El filósofo Santiago Alba Rico dice que no nos importará que llegue el apocalipsis si podemos verlo por la televisión…

En el prólogo de su interesante libro sobre el relato mítico en el primer cine americano, Clásico, manierista, postclásico, el profesor Jesús González Requena afirma que “todo parece indicar que el marasmo posmoderno se ha convertido ya en una crisis radical de nuestra civilización, como se manifiesta en un hecho de gravedad tan extrema que – quizás por esa misma gravedad- resulta invisible para nuestros contemporáneos. Nos referimos a la brutal caída de los índices de natalidad en Occidente – progresivamente disfrazados, para una sociedad que prefiere no verlos, por ese otro gran proceso histórico que constituye la emigración desde la periferia. No resulta difícil establecer la relación entre el proceso masivo de desmitologización de nuestra civilización y el, evidente simultáneo, cese de la procreación. Pues a fin de cuentas, como la antropología nos enseña, el corpus central de toda producción mitológica es el constituido por los relatos sobre los orígenes…”

Vivimos como romanos del siglo IV, en plena decadencia, esperando a que lleguen los bárbaros a lomos del apocalipsis y arrasen con todo interrumpiendo nuestra ilusoria orgía.

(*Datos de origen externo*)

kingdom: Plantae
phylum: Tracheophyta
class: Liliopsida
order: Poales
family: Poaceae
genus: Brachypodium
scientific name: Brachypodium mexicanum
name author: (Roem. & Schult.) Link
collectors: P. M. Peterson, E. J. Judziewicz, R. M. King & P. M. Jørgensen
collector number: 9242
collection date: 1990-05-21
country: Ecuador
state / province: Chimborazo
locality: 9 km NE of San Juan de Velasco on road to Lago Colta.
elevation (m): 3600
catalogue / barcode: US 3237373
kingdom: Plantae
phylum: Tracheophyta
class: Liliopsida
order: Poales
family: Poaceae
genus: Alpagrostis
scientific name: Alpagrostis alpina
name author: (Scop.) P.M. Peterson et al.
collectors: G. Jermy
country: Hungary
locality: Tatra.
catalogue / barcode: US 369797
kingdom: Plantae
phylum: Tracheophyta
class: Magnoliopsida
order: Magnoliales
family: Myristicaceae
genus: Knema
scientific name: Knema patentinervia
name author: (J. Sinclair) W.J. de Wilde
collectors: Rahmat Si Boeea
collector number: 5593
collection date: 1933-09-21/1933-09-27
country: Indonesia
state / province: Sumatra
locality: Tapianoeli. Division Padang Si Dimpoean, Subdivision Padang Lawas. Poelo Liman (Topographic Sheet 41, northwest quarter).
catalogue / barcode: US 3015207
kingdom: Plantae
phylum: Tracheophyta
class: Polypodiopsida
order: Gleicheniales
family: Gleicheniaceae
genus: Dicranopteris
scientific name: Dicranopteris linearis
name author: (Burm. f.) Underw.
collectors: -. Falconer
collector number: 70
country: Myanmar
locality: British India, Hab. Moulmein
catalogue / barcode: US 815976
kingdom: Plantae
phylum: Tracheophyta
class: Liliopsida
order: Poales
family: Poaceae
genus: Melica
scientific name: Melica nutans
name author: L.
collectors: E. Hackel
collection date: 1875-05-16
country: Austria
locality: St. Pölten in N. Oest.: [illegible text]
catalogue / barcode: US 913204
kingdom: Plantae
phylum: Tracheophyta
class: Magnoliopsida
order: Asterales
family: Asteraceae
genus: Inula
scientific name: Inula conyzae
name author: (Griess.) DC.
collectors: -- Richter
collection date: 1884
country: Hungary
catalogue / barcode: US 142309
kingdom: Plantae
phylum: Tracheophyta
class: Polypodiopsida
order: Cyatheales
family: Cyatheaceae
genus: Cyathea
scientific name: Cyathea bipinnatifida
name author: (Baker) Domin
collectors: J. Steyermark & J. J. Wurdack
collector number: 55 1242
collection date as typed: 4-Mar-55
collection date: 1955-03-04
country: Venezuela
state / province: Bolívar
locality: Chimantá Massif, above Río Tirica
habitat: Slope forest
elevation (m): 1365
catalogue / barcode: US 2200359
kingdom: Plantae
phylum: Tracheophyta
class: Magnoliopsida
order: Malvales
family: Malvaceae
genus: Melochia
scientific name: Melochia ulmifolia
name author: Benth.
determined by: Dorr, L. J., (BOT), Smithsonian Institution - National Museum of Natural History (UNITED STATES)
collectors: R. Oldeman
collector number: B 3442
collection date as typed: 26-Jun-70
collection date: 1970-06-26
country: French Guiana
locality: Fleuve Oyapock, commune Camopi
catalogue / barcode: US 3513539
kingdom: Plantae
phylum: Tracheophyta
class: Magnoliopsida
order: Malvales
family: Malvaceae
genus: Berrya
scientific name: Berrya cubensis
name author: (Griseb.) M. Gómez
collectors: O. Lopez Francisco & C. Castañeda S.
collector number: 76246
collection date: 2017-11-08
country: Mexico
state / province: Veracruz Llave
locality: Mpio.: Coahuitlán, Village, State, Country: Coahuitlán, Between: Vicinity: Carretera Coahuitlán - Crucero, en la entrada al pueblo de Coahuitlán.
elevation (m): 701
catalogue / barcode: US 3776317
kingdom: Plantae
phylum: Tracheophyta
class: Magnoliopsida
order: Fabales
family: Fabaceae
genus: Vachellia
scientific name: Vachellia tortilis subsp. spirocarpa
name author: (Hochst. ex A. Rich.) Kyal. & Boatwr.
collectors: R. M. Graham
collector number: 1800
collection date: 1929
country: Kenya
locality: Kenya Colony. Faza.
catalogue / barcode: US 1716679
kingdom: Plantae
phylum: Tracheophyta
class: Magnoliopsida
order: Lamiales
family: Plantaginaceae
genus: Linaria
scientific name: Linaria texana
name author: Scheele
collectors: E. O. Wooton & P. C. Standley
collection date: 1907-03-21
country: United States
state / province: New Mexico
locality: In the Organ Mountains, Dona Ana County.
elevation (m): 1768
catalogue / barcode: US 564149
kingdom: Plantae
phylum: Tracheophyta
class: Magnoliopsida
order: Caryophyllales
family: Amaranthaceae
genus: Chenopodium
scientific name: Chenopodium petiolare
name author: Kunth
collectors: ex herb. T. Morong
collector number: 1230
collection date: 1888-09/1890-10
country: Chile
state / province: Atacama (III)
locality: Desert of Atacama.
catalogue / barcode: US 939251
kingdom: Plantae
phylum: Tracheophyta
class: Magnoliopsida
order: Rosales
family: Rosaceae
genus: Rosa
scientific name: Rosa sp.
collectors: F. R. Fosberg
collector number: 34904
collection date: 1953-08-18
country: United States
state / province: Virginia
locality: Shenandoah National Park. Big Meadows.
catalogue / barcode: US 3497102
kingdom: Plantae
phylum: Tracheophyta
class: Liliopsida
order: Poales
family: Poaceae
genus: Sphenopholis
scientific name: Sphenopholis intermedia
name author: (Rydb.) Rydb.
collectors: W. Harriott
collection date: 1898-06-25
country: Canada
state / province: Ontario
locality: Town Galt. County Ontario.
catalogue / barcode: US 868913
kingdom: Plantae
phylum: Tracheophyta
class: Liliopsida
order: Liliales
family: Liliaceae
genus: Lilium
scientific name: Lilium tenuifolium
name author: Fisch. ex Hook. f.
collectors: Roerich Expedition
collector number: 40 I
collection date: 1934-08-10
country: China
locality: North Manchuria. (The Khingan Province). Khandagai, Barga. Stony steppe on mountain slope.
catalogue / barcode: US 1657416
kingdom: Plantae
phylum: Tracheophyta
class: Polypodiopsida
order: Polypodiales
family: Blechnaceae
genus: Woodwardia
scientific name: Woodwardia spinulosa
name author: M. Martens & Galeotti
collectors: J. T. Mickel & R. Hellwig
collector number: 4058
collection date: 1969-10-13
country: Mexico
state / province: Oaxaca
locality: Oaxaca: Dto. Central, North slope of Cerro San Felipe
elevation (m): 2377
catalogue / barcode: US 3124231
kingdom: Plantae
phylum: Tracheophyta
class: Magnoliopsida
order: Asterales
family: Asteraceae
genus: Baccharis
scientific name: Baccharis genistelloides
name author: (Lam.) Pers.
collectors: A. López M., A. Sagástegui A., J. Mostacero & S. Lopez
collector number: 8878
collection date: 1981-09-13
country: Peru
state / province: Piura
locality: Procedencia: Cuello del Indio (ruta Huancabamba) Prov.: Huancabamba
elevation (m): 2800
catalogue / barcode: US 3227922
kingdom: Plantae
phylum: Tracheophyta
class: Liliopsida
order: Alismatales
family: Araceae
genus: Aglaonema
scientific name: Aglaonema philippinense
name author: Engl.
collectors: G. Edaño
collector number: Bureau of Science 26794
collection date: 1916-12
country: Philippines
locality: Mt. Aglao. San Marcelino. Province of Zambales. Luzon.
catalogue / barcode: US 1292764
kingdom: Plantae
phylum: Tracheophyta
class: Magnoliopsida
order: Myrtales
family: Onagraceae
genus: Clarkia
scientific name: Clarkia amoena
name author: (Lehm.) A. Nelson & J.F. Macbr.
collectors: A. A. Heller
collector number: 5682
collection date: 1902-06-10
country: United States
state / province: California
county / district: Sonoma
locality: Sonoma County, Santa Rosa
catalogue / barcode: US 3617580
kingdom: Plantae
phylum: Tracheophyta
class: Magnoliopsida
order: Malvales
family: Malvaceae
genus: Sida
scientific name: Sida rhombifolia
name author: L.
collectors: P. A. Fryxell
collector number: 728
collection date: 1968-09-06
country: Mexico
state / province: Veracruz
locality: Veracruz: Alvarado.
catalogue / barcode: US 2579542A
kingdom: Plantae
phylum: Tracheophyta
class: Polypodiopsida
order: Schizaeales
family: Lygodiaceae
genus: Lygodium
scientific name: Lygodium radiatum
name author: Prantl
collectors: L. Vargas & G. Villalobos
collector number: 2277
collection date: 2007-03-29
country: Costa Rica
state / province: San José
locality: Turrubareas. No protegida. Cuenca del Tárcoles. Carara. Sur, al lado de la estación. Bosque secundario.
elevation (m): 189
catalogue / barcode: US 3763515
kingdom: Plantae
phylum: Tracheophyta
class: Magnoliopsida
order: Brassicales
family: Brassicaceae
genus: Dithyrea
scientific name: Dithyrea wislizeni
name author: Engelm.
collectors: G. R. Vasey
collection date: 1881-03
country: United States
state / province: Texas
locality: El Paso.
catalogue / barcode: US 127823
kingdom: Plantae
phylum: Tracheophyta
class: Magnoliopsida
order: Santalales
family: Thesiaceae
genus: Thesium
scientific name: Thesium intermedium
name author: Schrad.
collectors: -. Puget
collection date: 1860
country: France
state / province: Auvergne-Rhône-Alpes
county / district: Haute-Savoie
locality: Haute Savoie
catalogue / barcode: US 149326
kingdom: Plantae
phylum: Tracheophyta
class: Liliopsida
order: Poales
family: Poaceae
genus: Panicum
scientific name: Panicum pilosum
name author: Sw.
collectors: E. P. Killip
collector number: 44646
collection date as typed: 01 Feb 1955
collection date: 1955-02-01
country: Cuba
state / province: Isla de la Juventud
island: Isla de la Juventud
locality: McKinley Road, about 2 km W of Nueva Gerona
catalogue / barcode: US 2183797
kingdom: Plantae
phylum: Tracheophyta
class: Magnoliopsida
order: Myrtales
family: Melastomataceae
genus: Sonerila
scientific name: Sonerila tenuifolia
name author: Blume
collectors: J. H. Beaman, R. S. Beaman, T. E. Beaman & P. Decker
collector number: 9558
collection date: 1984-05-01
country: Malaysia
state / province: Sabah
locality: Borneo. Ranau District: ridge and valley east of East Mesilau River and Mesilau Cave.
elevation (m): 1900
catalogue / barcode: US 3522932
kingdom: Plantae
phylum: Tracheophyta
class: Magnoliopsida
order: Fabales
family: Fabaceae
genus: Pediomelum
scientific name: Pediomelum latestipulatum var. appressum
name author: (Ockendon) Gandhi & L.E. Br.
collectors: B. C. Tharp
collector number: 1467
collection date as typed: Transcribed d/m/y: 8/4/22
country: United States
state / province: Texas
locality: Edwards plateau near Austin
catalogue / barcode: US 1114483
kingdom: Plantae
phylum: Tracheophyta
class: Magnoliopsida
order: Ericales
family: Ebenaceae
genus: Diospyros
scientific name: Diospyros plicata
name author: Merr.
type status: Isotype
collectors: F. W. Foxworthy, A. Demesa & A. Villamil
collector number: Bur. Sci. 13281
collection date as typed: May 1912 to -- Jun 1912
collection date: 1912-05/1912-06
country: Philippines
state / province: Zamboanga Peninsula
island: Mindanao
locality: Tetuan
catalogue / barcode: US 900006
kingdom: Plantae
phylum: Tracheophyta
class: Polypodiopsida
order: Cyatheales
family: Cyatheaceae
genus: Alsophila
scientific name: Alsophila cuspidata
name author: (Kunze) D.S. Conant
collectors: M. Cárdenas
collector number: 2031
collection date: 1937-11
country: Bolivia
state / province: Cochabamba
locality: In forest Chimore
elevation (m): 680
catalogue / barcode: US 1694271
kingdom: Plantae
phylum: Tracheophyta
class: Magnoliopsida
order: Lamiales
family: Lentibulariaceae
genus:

¿Sade vuelve a ser objeto de interés como ejemplo del goce elevado a la máxima expresión disolutoria? ¿Acaso no chapoteamos en una suerte de posmodernidad retromasoquista y decadente?

No emito juicios morales, sino observaciones del discurso imperante. Algo huele a fin del viejo mundo que hemos conocido. Tras América y la vieja Europa espera el sol de Oriente. La máquina china sabrá sin duda versionar a Sade, pero de momento, como por una intuición sistémica, prohíbe que sus niños vean Avatar.